Wie lässt sich ein rund eine Milliarde Euro teurer schlossähnlicher Neubau auf dem Schlossplatz finanzieren? Die Internationale Expertenkommission Historische Mitte, die zum Jahresende die Wiederherrichtung barocker Fasssaden vorgeschlagen hatte, will am Freitag mit den Empfehlungen zur Finanzierung des Neubaus ihre Arbeit beenden. Es zeichnet sich bereits ab, dass das Finanzierungskonzept aus drei Bausteinen besteht: aus einem öffentlichen Anteil, aus Grundstücksverkäufen der künftigen Nutzer, beispielsweise der Dahlemer Museen, und aus Spenden und einem Stiftungsmodell, das aber noch präzisiert werden muss.

Strittig ist, ob die neben Museen und Bibliotheken geplante Veranstaltungsstätte privat bezahlt werden soll und die Refinanzierung aus Mieten möglich ist. Sollten marktübliche Mieten kalkuliert werden, könnte das nach Ansicht von Skeptikern die Zahl der Veranstaltungen beeinträchtigen.

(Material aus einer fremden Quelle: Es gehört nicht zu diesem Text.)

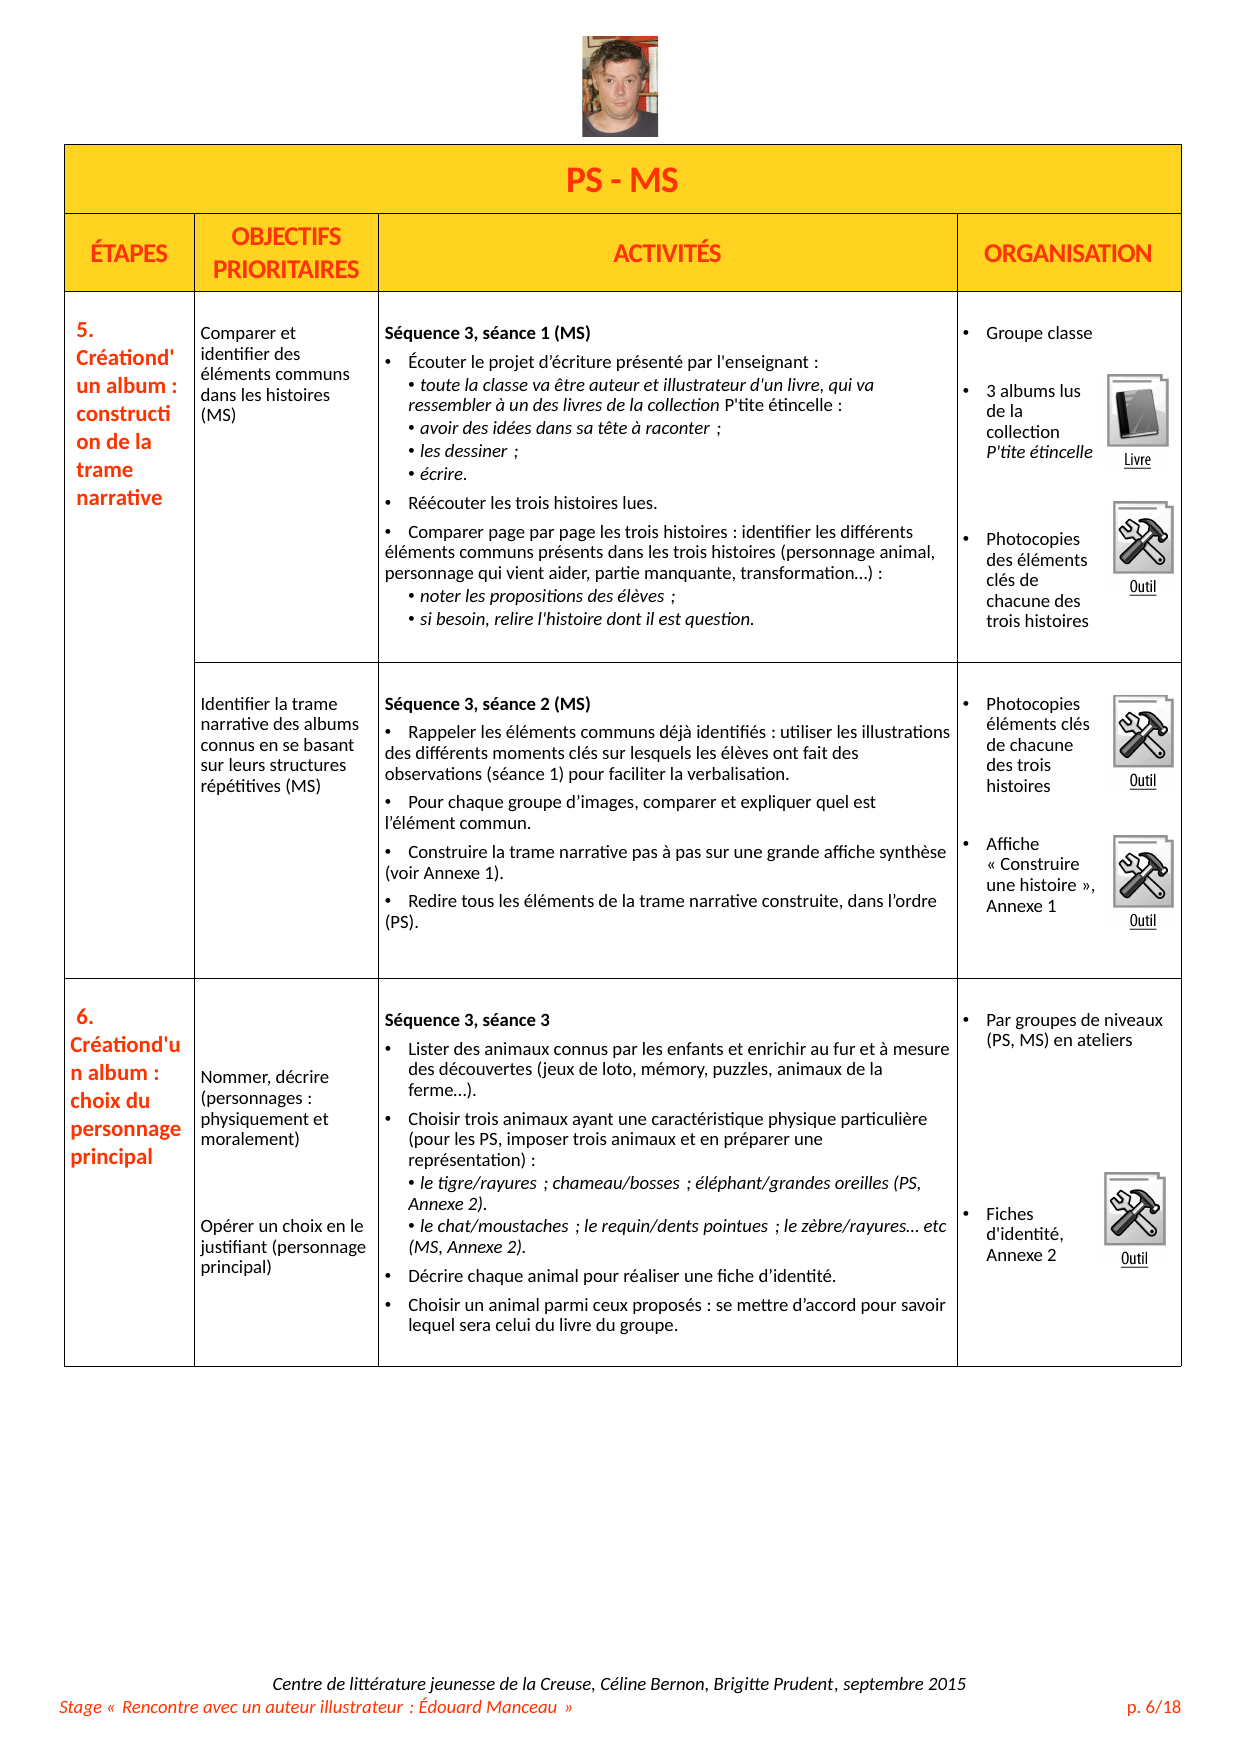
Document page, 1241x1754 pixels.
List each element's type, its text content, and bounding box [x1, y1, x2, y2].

table_cell 5. Créationd'un album : construction de la trame narrative [65, 292, 194, 978]
table_cell étapes [65, 214, 194, 291]
table_cell Objectifs prioritaires [195, 214, 378, 291]
table_cell Activités [379, 214, 957, 291]
table_cell Comparer et identifier des éléments communs dans les histoires (MS) [195, 292, 378, 662]
picture [582, 36, 659, 137]
table_cell Groupe classe 3 albums lus de la collection P'tite étincelle Photocopies des éléments clés de chacune des trois histoires [958, 292, 1181, 662]
picture [1102, 501, 1175, 597]
table_cell Par groupes de niveaux (PS, MS) en ateliers Fiches d'identité, Annexe 2 [958, 979, 1181, 1366]
table_cell 6. Créationd'un album : choix du personnage principal [65, 979, 194, 1366]
picture [1096, 374, 1170, 470]
table_cell Photocopies éléments clés de chacune des trois histoires Affiche « Construire une histoire », Annexe 1 [958, 663, 1181, 978]
picture [1102, 835, 1175, 931]
picture [1093, 1172, 1167, 1269]
table_cell Organisation [958, 214, 1181, 291]
table_cell Identifier la trame narrative des albums connus en se basant sur leurs structures répétitives (MS) [195, 663, 378, 978]
table_cell Séquence 3, séance 1 (MS) Écouter le projet d’écriture présenté par l'enseignant : toute la classe va être auteur et illustrateur d'un livre, qui va ressembler à un des livres de la collection P'tite étincelle : avoir des idées dans sa tête à raconter ; les dessiner ; écrire. Réécouter les trois histoires lues. Comparer page par page les trois histoires : identifier les différents éléments communs présents dans les trois histoires (personnage animal, personnage qui vient aider, partie manquante, transformation…) : noter les propositions des élèves ; si besoin, relire l'histoire dont il est question. [379, 292, 957, 662]
table_header PS - ms [65, 145, 1181, 213]
table_cell Séquence 3, séance 3 Lister des animaux connus par les enfants et enrichir au fur et à mesure des découvertes (jeux de loto, mémory, puzzles, animaux de la ferme…). Choisir trois animaux ayant une caractéristique physique particulière (pour les PS, imposer trois animaux et en préparer une représentation) : le tigre/rayures ; chameau/bosses ; éléphant/grandes oreilles (PS, Annexe 2). le chat/moustaches ; le requin/dents pointues ; le zèbre/rayures… etc (MS, Annexe 2). Décrire chaque animal pour réaliser une fiche d’identité. Choisir un animal parmi ceux proposés : se mettre d’accord pour savoir lequel sera celui du livre du groupe. [379, 979, 957, 1366]
table_cell Séquence 3, séance 2 (MS) Rappeler les éléments communs déjà identifiés : utiliser les illustrations des différents moments clés sur lesquels les élèves ont fait des observations (séance 1) pour faciliter la verbalisation. Pour chaque groupe d’images, comparer et expliquer quel est l’élément commun. Construire la trame narrative pas à pas sur une grande affiche synthèse (voir Annexe 1). Redire tous les éléments de la trame narrative construite, dans l’ordre (PS). [379, 663, 957, 978]
picture [1102, 695, 1175, 791]
table_cell Nommer, décrire (personnages : physiquement et moralement) Opérer un choix en le justifiant (personnage principal) [195, 979, 378, 1366]
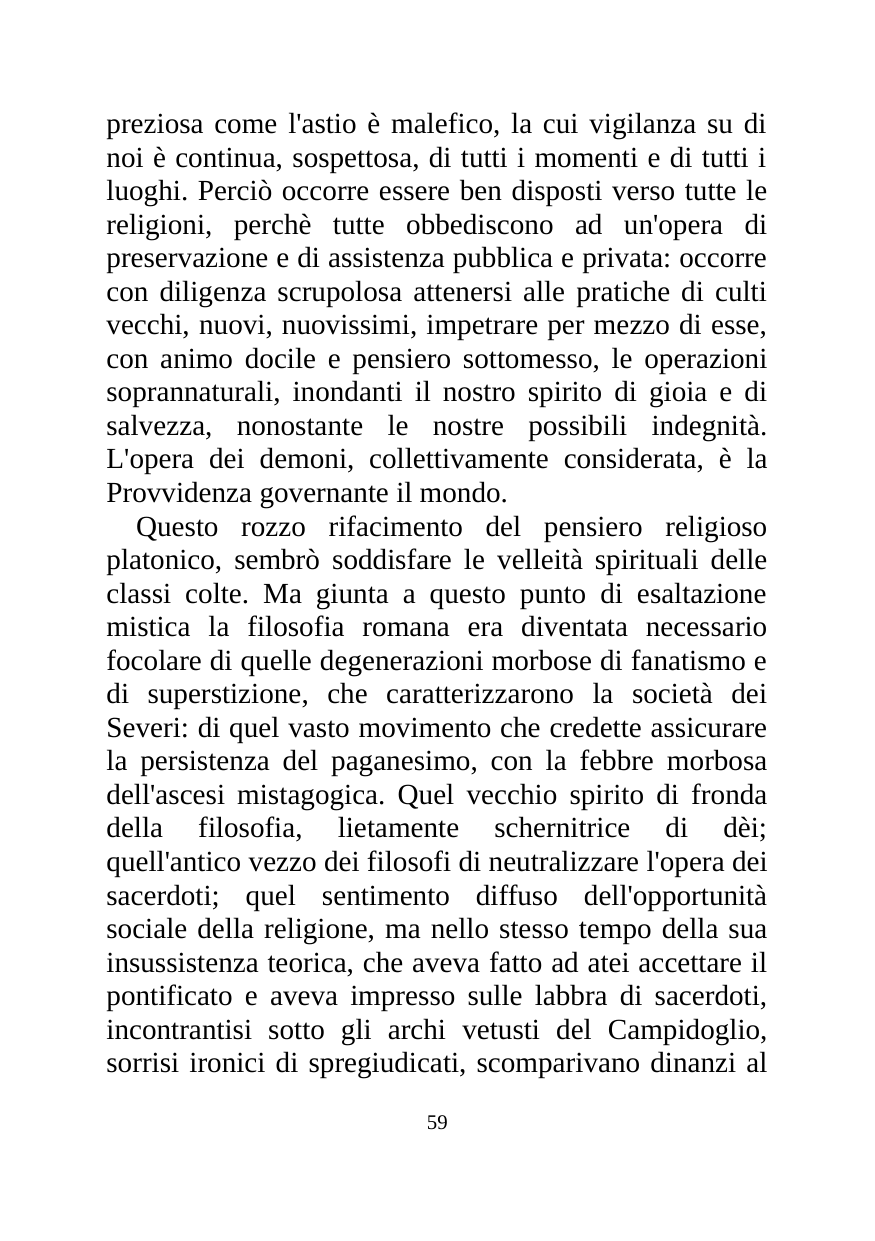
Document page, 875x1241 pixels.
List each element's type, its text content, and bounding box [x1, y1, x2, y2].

Die vom Bund und vom Land beauftragte Kommission, im Frühjahr unter Vorsitz des österreichischen Europa-Abgeordneten Hannes Swoboda ins Leben gerufen, kommt am Freitag zur elften Sitzung zusammen. Die Experten hatten sich darauf verständigt, als künftige Nutzer die Dahlemer Museen mit ihren außereuropäischen Sammlungen, die Humboldt-Universität mit wissenschaftlichen Sammlungen und Teile der Zentral-und Landesbibliothek Berlin in einem schlossähnlichen Neubau unterzubringen. Die Nutzer müssten sich nun auch an der Finanzierung beteiligen.

Bund und Land Berlin hatten bereits vor Kenntnis des Abschlussberichtes auf ihre leeren Kassen hingewiesen und damit den Kommissionsvorsitzenden verärgert. Unstrittig ist aber, dass sie das Grundstück des Schlosses einbringen wollen. Zwei Drittel des Areals gehören dem Bund, ein Drittel Berlin.